Data extracted from a collection
--- START ---
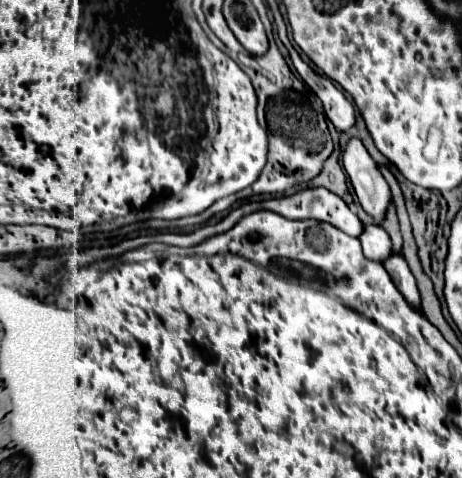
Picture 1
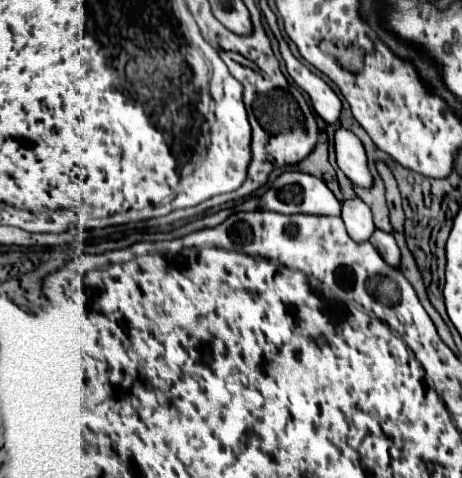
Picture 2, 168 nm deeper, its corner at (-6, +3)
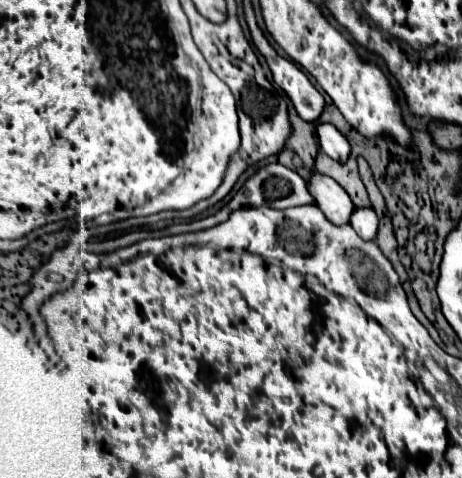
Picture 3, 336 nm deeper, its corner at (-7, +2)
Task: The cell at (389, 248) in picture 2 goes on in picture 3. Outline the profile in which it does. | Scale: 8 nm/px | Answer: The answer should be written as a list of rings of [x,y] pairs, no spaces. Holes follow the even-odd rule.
[[[358,208],[352,216],[352,228],[364,238],[374,242],[376,234],[378,234],[378,216],[374,210],[370,208]]]

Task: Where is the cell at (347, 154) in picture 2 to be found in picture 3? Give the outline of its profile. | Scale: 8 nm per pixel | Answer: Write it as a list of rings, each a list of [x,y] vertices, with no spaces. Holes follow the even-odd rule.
[[[332,124],[318,126],[318,142],[320,142],[320,148],[324,150],[324,154],[328,154],[332,160],[346,162],[350,158],[352,148],[350,148],[346,136],[340,130],[336,130]]]

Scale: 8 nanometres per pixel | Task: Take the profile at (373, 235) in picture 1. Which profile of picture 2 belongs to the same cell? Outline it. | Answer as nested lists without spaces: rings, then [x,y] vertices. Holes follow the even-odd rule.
[[[347,199],[343,201],[343,215],[341,215],[347,233],[355,241],[369,241],[371,233],[375,231],[371,209],[361,199]]]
--- END ---
What you have to do =>
State how many lines of the records above contain "corner", with no words besides the number.

Output of the task =>
2